- TASK A: In the Dust Bowl commentary, how much did they want to pay the farmers in California for whole days of work?
- TASK B: List every amount of money mentioned in the Dust Bowl commentary.
- TASK C: Please carry the Dust Bowl commentary on from its final sentence.

- DOCUMENT EXTRACT:
════
It's like that quote that says, you know, the men who make $8,000 an hour convince the men who make $80 an hour that the men who make $8 an hour are the ones to blame. And it's true. It's like these people are not the issue. And however you feel about all this stuff. If you go back though to this time when the movie was actually, because that's all the stuff in like the 1900s. But like I said, I just read this book about the Dust Bowl and when they started going. And it really was, you know, looking at like the tornado forced her into to try to go to this new land. And the tornado could be all the weather problems because it was the droughts and all this stuff that was happening at that time. And then you have the Yellow Brick Road, which is kind of like all these politicians convinced everybody, go to California. It's the land of milk and honey. That was the big thing. And then they got to California and they were really just trying to get all these farmers to go and work the jobs that the Mexicans didn't want to do anymore. So there weren't really many jobs there. They only wanted to pay them 75 cents for whole days of work. And that's kind of like the hoodwinking that the wizard does, where he's the man behind the curtain, you know, he's trying to say, like, I'm gonna give you a heart, I'm gonna give you this.
════
[Dataset entries]
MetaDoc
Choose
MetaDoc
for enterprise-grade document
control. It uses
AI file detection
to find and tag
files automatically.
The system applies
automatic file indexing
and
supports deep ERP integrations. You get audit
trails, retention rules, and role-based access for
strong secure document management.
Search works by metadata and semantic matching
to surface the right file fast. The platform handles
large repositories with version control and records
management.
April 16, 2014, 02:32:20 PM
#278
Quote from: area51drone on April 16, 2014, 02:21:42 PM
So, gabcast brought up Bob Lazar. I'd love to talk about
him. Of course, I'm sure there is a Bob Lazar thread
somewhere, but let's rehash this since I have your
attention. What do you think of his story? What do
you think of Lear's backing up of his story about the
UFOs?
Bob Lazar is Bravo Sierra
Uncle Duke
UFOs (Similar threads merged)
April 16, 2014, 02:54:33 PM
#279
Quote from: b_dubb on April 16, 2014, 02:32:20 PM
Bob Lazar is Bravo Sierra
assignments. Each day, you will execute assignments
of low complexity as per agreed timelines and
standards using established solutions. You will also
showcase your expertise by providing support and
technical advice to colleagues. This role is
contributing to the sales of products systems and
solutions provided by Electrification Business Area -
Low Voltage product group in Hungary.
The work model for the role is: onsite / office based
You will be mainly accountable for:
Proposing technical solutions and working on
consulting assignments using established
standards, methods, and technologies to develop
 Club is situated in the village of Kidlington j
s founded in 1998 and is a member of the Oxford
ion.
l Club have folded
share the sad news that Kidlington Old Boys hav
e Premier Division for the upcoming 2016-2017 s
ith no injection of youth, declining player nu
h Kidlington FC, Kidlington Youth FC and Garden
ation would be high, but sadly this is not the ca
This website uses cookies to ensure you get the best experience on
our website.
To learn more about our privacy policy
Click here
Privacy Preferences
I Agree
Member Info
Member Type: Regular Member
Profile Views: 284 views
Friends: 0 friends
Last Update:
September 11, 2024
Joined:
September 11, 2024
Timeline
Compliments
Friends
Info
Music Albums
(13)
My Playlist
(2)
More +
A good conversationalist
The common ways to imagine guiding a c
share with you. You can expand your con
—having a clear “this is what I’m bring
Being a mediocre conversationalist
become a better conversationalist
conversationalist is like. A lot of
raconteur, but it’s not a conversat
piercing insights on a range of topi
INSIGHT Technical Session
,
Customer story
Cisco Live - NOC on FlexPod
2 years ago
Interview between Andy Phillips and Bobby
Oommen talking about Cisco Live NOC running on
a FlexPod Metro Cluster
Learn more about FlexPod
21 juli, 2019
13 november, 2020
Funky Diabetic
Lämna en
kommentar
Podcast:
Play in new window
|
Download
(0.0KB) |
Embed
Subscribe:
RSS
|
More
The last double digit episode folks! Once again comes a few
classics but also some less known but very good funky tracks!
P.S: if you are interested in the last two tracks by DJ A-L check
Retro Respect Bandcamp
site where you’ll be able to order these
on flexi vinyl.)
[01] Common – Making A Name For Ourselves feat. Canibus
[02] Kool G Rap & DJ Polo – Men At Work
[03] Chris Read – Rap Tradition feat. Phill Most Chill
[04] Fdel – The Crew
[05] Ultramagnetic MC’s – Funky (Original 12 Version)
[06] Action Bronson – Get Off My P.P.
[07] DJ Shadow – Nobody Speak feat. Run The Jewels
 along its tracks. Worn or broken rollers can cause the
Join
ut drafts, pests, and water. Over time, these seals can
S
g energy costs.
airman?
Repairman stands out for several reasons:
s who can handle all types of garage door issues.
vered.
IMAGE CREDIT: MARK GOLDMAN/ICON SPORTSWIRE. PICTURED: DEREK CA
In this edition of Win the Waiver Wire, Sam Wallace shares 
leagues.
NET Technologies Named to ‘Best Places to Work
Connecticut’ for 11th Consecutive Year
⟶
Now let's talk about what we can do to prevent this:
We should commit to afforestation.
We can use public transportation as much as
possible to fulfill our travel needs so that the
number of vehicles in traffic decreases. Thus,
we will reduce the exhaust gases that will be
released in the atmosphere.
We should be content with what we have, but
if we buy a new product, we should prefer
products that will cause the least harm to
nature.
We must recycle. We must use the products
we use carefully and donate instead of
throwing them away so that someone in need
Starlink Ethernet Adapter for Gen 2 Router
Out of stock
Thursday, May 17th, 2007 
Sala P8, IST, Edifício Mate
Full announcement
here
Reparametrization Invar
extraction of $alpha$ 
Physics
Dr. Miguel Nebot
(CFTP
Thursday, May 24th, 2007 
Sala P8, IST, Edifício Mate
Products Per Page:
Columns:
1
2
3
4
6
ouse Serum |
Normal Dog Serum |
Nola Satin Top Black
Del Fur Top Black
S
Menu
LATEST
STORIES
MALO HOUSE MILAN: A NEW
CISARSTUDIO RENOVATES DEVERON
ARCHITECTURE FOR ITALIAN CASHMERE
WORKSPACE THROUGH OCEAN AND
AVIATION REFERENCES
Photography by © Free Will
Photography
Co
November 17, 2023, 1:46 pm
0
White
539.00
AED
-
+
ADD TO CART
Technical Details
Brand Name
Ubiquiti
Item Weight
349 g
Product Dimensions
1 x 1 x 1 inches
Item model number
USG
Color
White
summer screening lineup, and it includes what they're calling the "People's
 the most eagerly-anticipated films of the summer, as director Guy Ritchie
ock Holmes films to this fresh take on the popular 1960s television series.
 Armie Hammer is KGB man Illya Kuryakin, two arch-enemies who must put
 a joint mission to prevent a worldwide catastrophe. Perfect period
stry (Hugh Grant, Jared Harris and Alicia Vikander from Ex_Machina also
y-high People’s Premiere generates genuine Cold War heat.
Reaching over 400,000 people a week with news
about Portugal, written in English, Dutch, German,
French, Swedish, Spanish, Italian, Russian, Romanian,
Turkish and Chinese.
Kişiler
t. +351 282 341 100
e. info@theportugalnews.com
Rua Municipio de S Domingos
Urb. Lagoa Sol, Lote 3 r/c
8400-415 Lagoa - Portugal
════
- REPLY A: 75 cents.

- REPLY B: $8,000 an hour, $80 an hour, $8 an hour, and 75 cents for whole days of work.

- REPLY C:
SPEAKER_01

You know, something that's even like a little like deeper than like when I have thought about it. It's like the wizard is saying, I'm gonna give you things that were always intrinsically yours.

SPEAKER_00

Yeah.

SPEAKER_01

That's like the politicians, like, I'm gonna give you peace.

SPEAKER_00

Like taxes.

SPEAKER_01

It's like what are you talking about? Like, we should we're entitled to these kinds of things anyway. You know, it's like in Rhode Island that we have people who like own seemingly like private beaches. Like, you own the ocean? Are you serious?

SPEAKER_00

That doesn't No, I mean, right now in Coventry, and anyone lives in Rhode Island may have heard about this. They have Johnson's Pond. Like this one guy bought Johnson's Pond and he pretty much drained it. What? It seems not even Johnson's. No, and he like pretty much drained it, and he's made wants everyone in the town to pay him to put the water back in, and all these people pay all this extra money to live on this pond that like they can they have boats on and everything, and they can't do anything because he won't open up the dams and like let the water come in, and it's like yeah, you need to pay me all this extra money, and it's like this is a natural resource.

SPEAKER_01

Water in a hole. Like, what are you talking? How do you own this? Yeah, no, I don't. Don't even get me started. And and you know what? What's what's ironic and kind of funny is like you know, if anybody knows, like we are certainly on like sort of different Yeah, you say that.

SPEAKER_00

I don't think that's really true. I think you've come a long way.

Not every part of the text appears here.